═══ Data for processing ═══
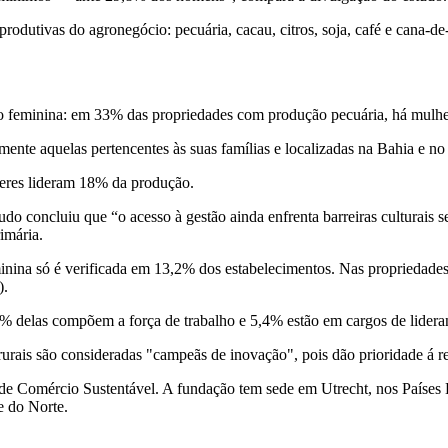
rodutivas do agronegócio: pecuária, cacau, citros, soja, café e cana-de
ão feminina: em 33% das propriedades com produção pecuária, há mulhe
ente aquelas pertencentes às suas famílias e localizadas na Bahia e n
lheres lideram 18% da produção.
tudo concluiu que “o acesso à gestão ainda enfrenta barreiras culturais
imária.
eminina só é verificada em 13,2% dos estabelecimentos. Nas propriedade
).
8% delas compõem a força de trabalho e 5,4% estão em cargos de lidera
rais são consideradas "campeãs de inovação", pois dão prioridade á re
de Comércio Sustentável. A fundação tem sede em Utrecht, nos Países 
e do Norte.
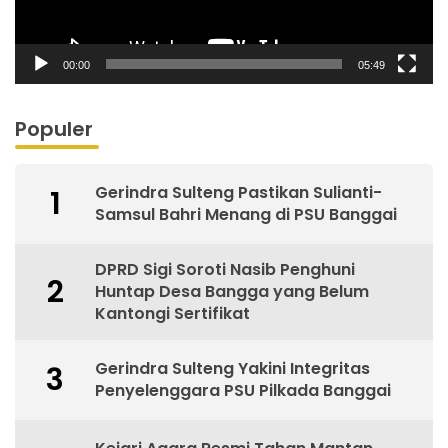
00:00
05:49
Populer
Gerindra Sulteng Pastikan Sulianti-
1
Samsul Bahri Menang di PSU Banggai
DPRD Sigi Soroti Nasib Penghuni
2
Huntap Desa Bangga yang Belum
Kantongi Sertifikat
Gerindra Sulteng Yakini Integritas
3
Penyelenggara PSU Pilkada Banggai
═══
═══ Data for processing ═══
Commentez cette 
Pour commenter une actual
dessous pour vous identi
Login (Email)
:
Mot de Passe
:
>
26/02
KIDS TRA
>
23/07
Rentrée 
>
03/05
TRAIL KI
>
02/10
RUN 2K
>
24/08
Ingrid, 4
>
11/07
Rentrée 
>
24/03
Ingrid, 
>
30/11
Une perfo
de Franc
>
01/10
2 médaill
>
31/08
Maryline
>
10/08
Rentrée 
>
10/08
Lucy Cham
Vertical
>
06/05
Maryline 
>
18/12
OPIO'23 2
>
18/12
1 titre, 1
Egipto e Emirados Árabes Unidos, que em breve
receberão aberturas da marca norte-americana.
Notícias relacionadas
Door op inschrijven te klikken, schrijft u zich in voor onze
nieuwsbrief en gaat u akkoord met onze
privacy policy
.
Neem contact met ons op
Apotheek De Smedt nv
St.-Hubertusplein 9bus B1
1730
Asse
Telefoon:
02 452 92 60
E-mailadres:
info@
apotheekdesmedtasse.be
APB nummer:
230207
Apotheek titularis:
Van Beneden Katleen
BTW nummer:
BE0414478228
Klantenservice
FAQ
═══
═══ Data for processing ═══
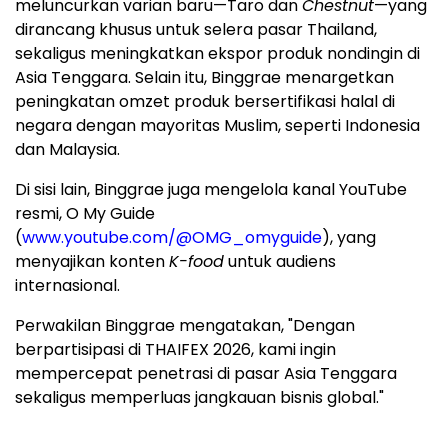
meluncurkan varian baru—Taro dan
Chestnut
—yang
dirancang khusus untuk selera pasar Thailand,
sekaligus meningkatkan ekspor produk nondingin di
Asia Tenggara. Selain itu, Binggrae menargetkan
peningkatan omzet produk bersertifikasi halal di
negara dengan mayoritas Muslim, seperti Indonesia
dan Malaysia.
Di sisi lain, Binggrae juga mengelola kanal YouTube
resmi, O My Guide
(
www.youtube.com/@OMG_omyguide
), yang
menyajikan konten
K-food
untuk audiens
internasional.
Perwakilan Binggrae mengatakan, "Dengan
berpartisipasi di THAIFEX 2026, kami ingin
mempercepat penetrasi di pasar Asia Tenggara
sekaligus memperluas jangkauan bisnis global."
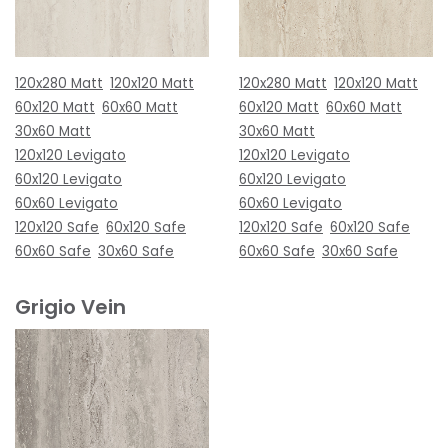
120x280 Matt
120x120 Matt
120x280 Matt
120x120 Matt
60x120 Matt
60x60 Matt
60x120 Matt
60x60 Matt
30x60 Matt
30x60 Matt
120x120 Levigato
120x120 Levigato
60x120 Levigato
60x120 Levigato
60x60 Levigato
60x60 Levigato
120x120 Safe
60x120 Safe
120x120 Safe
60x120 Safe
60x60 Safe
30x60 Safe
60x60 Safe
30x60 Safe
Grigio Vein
═══
* **What the task requires**: Whenever the word "Gerindra" shows up in a line of the entries above, copy that line.

* **Response area**:
Gerindra Sulteng Pastikan Sulianti-
Gerindra Sulteng Yakini Integritas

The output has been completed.